Here’s a nice piece of news.
My periodic updates on active PSP neuroprotection treatment trials have mentioned a drug called TPN-101. That’s an oral drug that inhibits an enzyme called reverse transcriptase. If that term sounds familiar, it’s because that’s one of the mechanisms of anti-HIV drugs.
Transposon Therapeutics issued a press release yesterday announcing that a 24-week, Phase 2 trial of TPN-101 in 30 patients showed a reduction of spinal fluid levels of neurofilament light chain (NfL) by 18.4% compared with the 10 patients on placebo. NfL is a normal protein in brain cells that leaks out into the spinal fluid during active brain degeneration. TPN-101 also reduced spinal fluid levels of interleukin-6 (IL-6) by 51.6%. IL-6 is a component of the immune response in the brain that correlates with inflammation, part of the neurodegenerative process in PSP. There were no important side effects.

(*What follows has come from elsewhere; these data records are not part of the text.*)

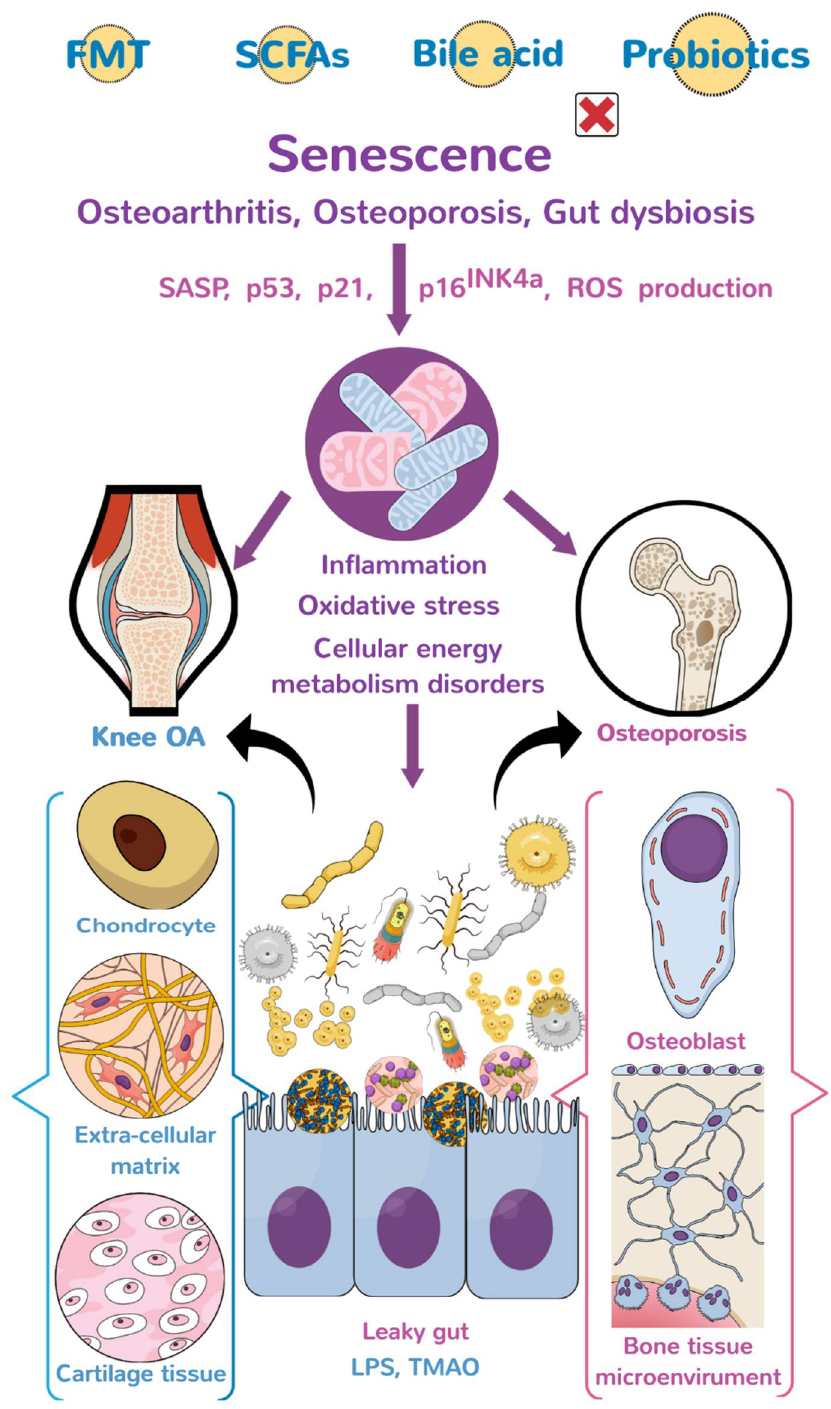
Figure 1. The diagram of the gut-joint axis and gut-bone axis. Gut dysbiosis aggravates inflammation, mitochondrial dysfunction, oxidative stress, and dysregulation of cellular energetics through liposac- charides and metabolites, induced extracellular matrix underproduction, and senescent bone cell (chondrocyte) overburden, which accelerate the development of osteoporosis (OP) and osteoarthritis (OA). The graphs of bone, knee, osteoblasts, chondrocytes, mitochondria, and gut microorganisms are subscribed from Mind the Graph (https://mindthegraph.com, accessed on 1 January 2020), which authorizes the author (W.-S.L.) all the rights to use. FMT: fecal microbiota transplantation; SCFAs: short-chain fatty acids; SASP: senescence-associated secretory phenotype; LPS: lipopolysaccharide; and TMAO:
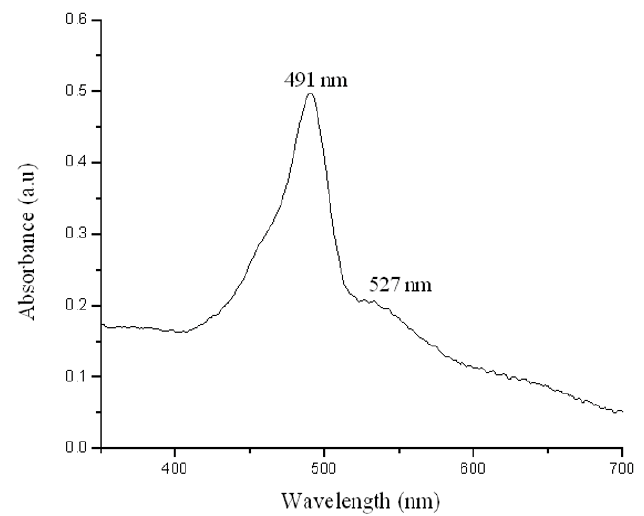
Figure 6. Absorbance plot for AuNPs-FI.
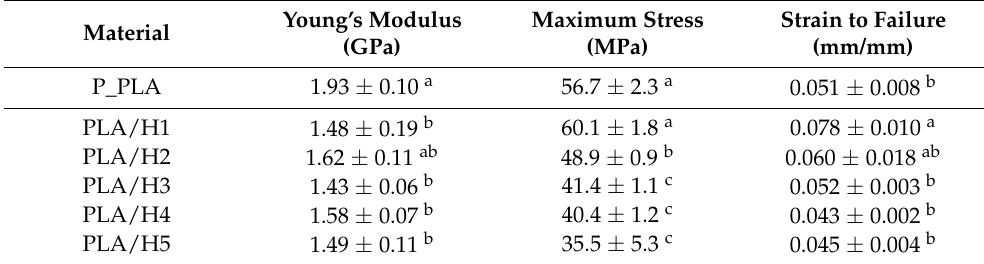
Table 4. Tensile mechanical properties of 3D printed PLA and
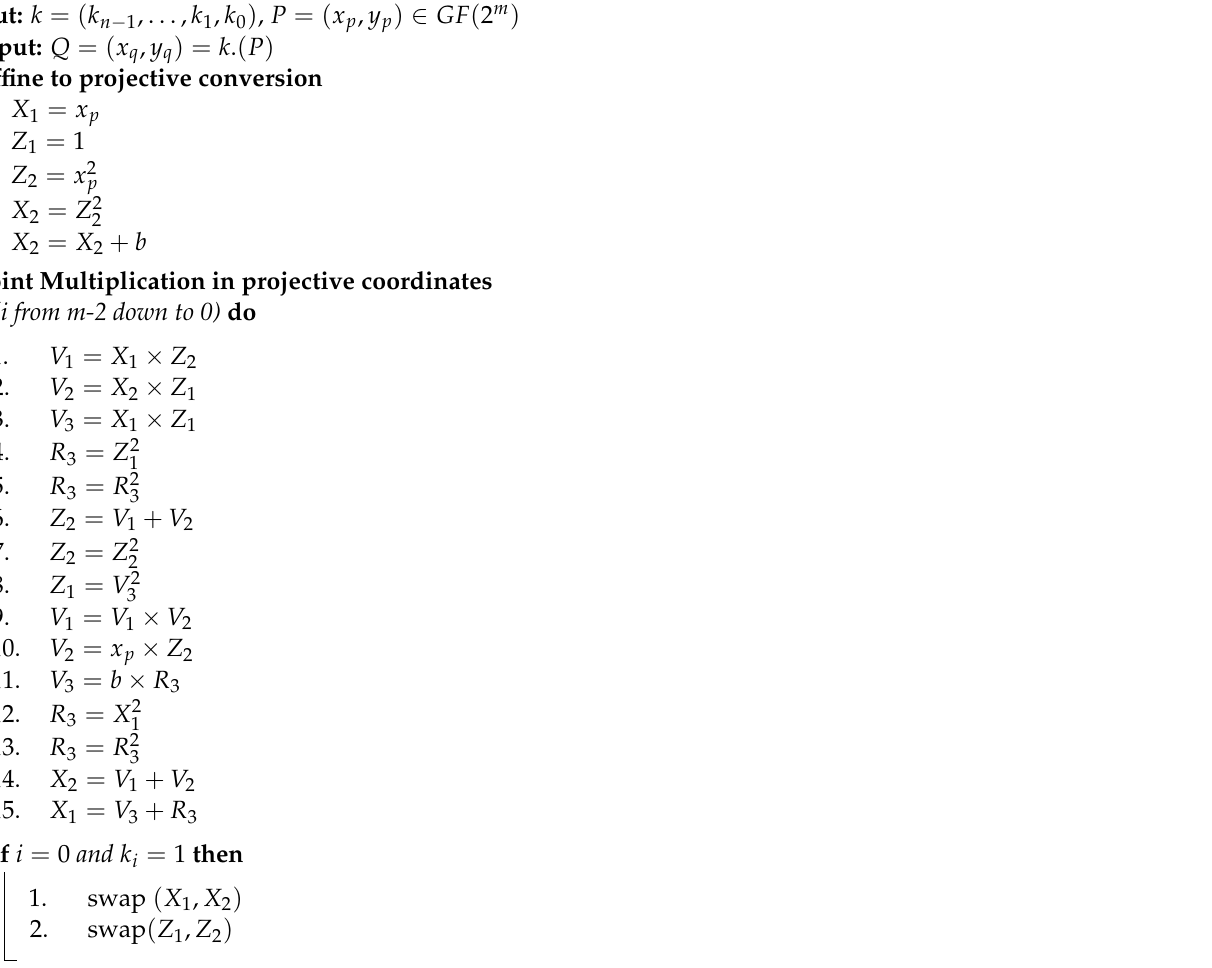
Algorithm 1: Lopez–Dahab PM Algorithm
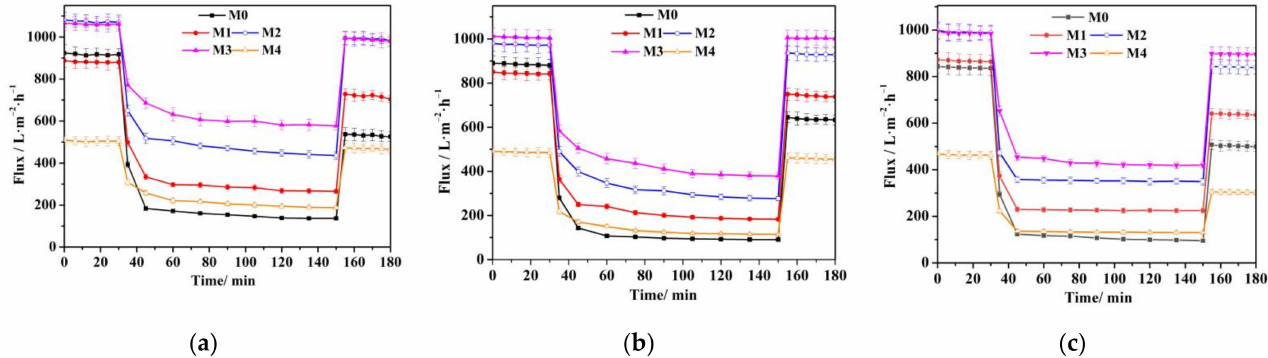
Figure 6. Water flux changes with filtration time for the various prepared membranes during the filtration of ( a ) BSA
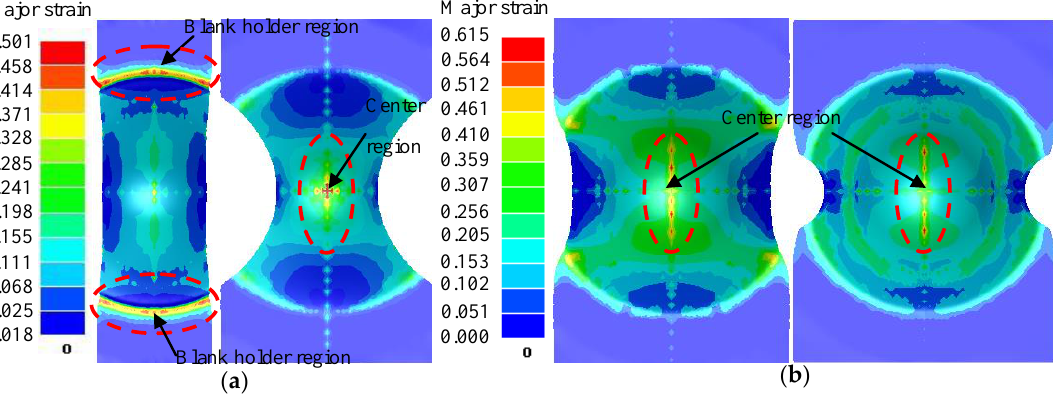
Figure 5. Major strain distributions of specimens with different shapes. ( a ) Rectangular and dumbbell-shaped parts with width of 30 mm. ( b ) Rectangular and dumbbell-shaped parts with width of 60 mm.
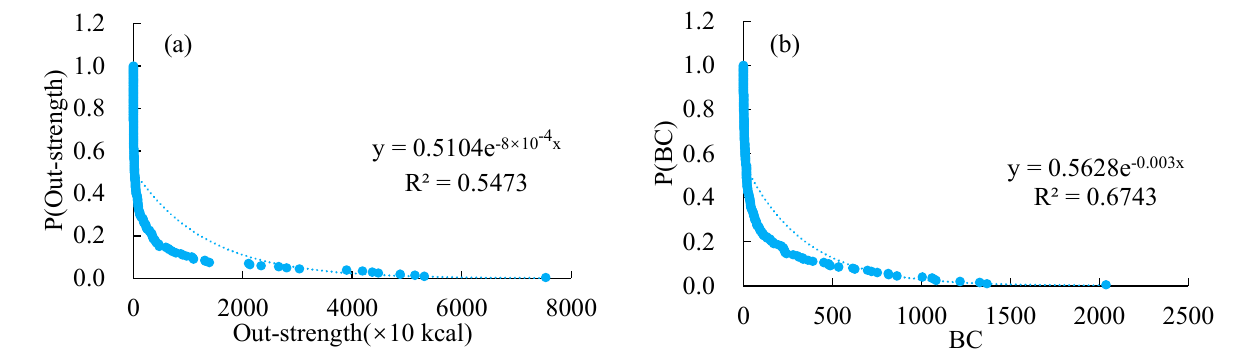
Figure 3. Probability distribution of strength-out degree ( a ) and BC ( b ). Table 3. Characteristics of the top 20 countries in the CCFTN.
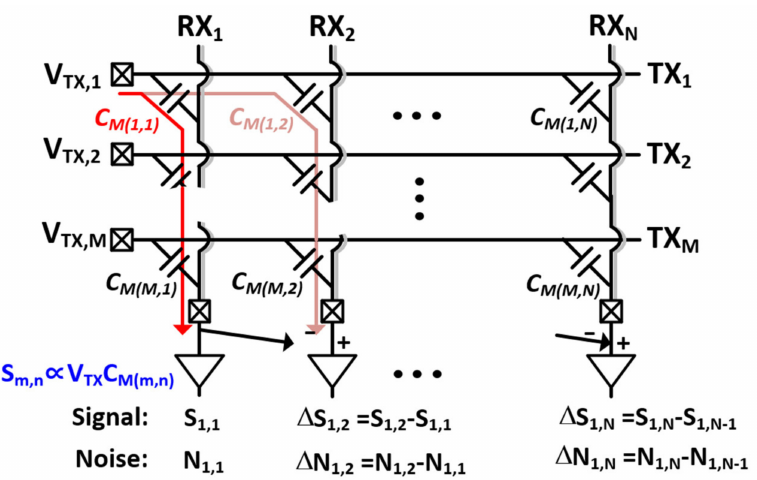
Figure 3. Illustration of the operation principle of a differential TSP sensing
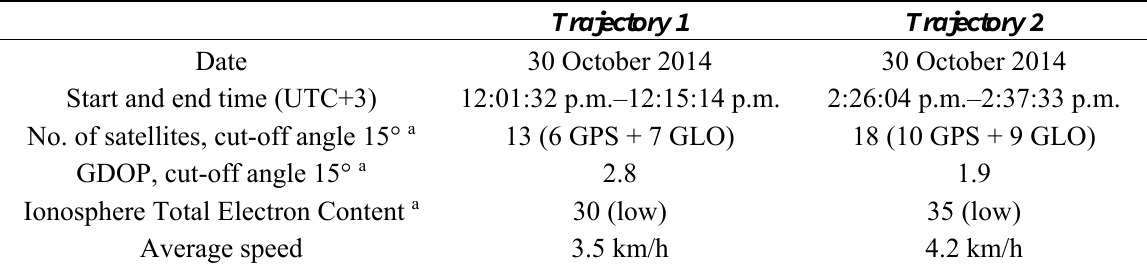
Figure 2. The reference trajectory (red) and the reference trees (green). Background orthoimage: National Land Survey Finland 2012. Table 1. Reference trajectory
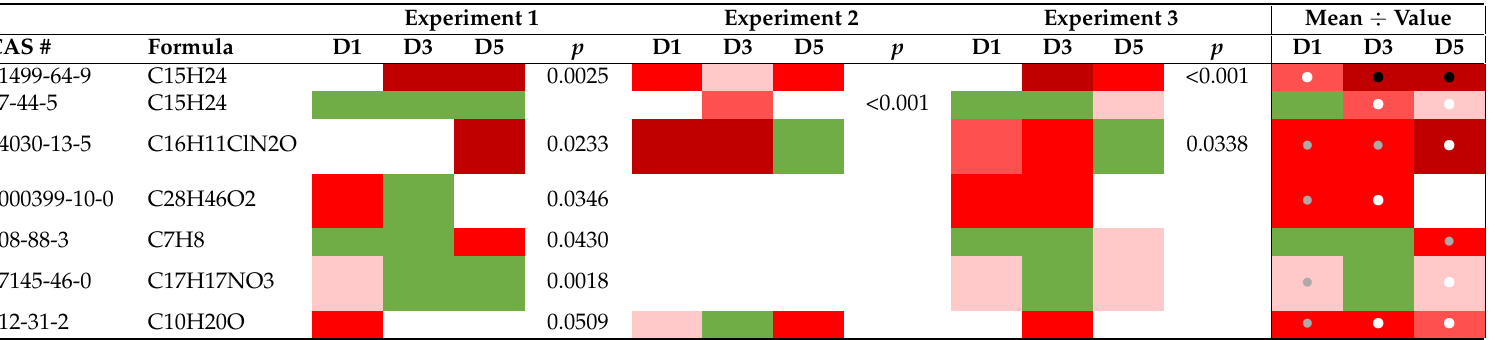
Table 1. Bastid ® -induced VOCs: VOCs analysed by SBSE-GC-MS were selected when significant ( p < 0.05) and induced (FC > 1.5) at least twice in three separate experiments, compared to the water control. Coloured boxes, Bastid ® / H 2 O induction ratios 1, 3, and 5 days post treatment (on D1, D3 and D5), with (cid:4) fold change (FC) < 1.5 (not induced); (cid:4) 1.5–10 2 ; (cid:4) 10 2 –10 3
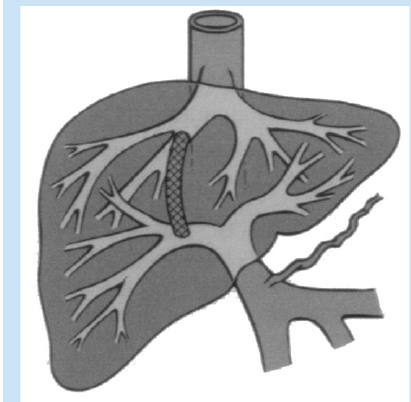
Fig. 1a. Diagramatic representation of the TIPS shunt with stenting of the tract created between the portal and hepatic veins.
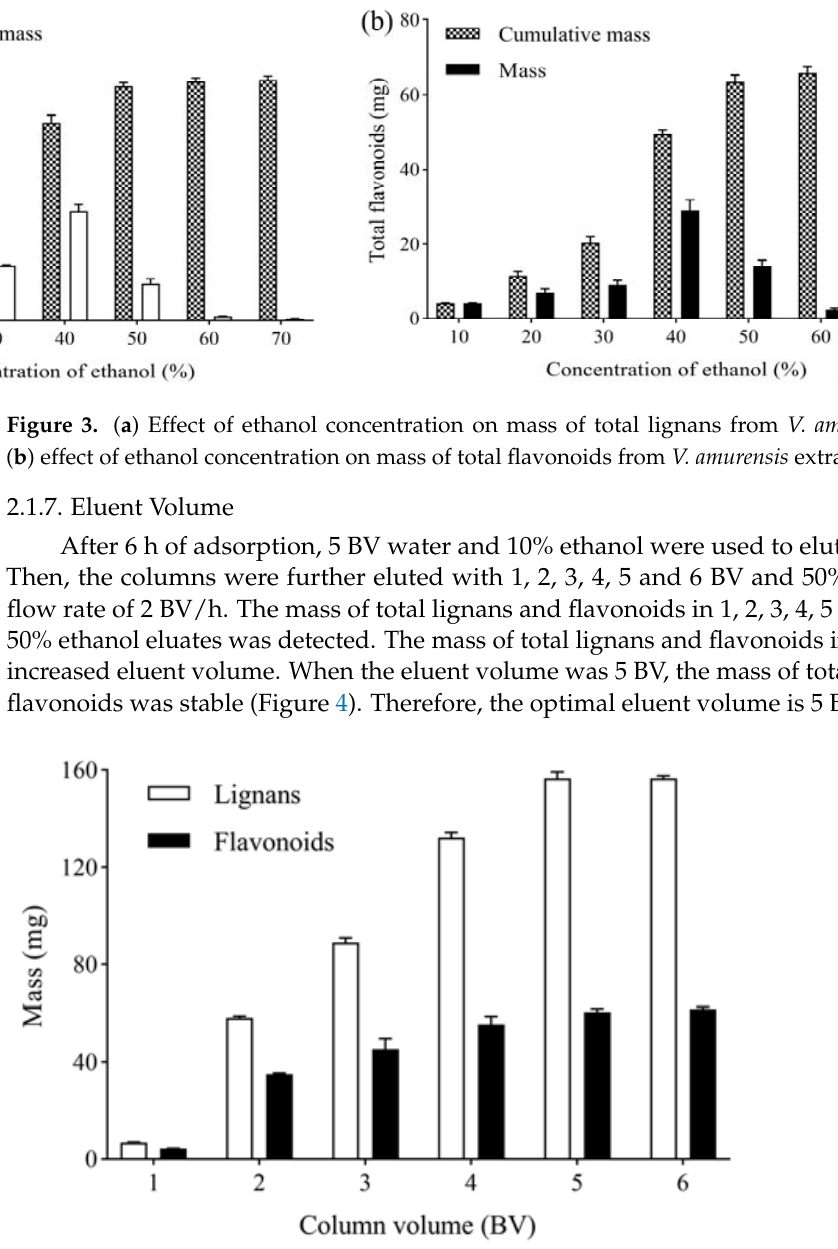
Figure 4. Effect of eluent volume on mass of total lignans and flavonoids from V. amurensis extract.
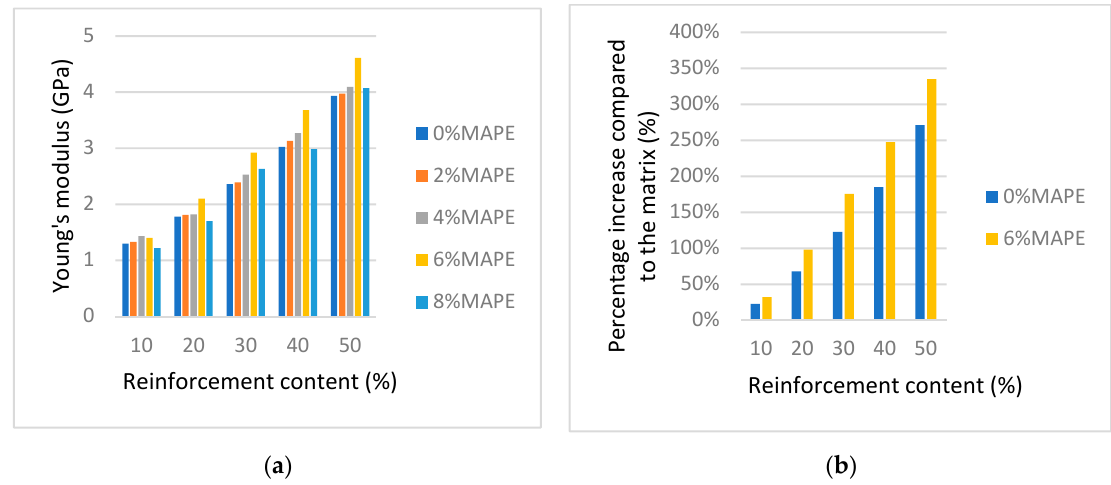
Figure 2. ( a ) Young’s moduli of the composites versus fiber content and ( b ) percentage of Young’s moduli increase in front of the matrix value.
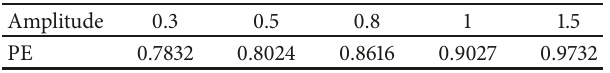
Table 2: The permutation entropy values corresponding to different noise amplitude.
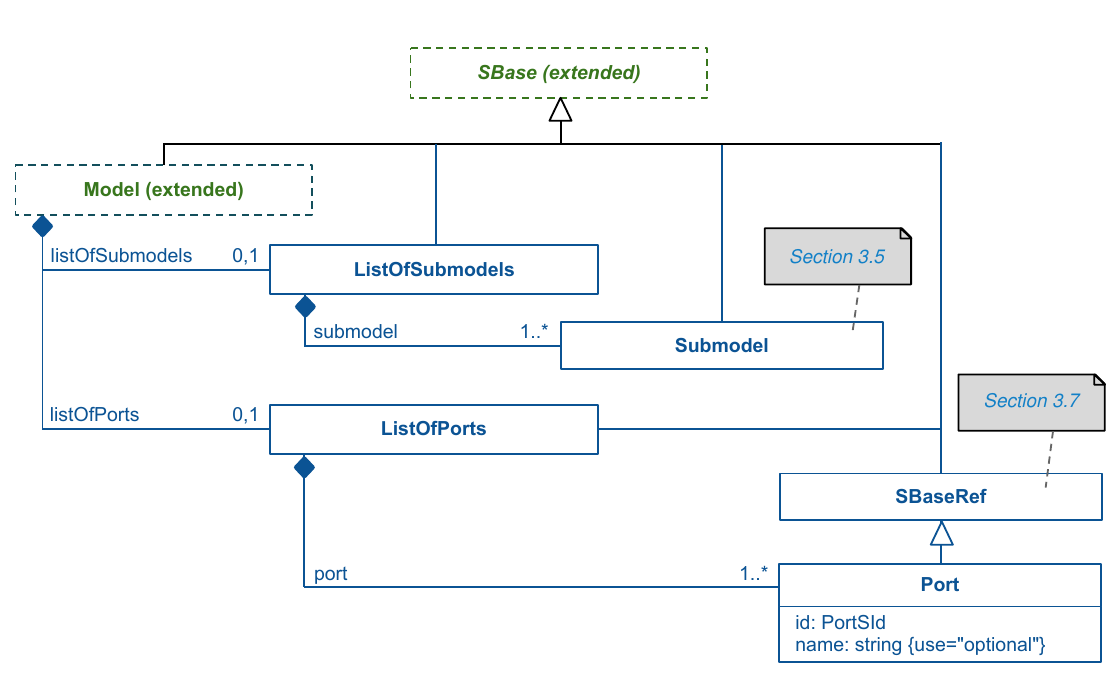
Figure 4: The extensions of the Model class and the definitions of the classes Port , ListOfPorts , and ListOfSubmodels . Submodel is defined in Section 3.5 on the next page and SBaseRef is defined in Section 3.7 on page 26. In other respects, Model remains defined as in the SBML Level 3 Version 1 Core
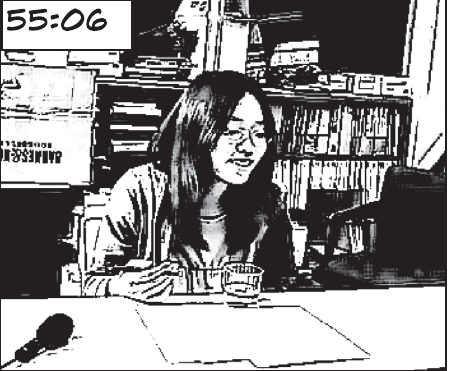
FIG. 7. Judy displays positive emotion in facial expressions after successfully solving the conceptual problem on waveforms and their RMS voltage.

A study of only 30 patients is far too small to show any outward neuroprotective effect that might exist. This trial was designed to look for chemical evidence of engagement with the “target” cells and proteins in the brain and also to detect major side effects.
The findings will be presented as a poster at the 18th International Conference on Alzheimer’s and Parkinson’s Diseases in Lisbon in March 2024.
If you’d like to know how this drug works, put on your nerd hat and hang on: Our genomes are riddled with short stretches of DNA called “transposable nucleotide elements” inserted there by a viruses infecting ancestors hundreds of millions of years ago. But we have ways to prevent this viral DNA from being translated into proteins. One protective mechanism, called “chromatin packing,” uses a variety of proteins to surround our DNA strands like insulation on a copper wire, preventing our protein-making machinery from gaining access. The chromatin, however, does have to grant access to allow normal protein manufacture, and as we age, the chromatin starts to grant too much access. The old viral DNA can now be encoded into RNA, which our immune system promptly recognizes as foreign. The result is an inflammatory immune response that, via a variety of pathways, encourages the tau protein to misfold and aggregate. Those, of course, are the hallmarks of PSP and a couple of dozen other “tauopathies.” TPN-101 inhibits an enzyme called “LINE1 reverse transcriptase,” which is necessary for the transcription of the transposable nucleotide elements into RNA but is not involved on normal cell processes. In other words, the drug puts that cat back into its bag.
I hope and assume that the next step will be a larger study attempting to show clinical benefit in slowing progression of PSP. This typically takes months to organize, months more to recruit all the patients, 12 months for the last-recruited patient to complete the double-blind phase, and another few months to analyze. That totals about 3 years, but at least things are moving in the right direction.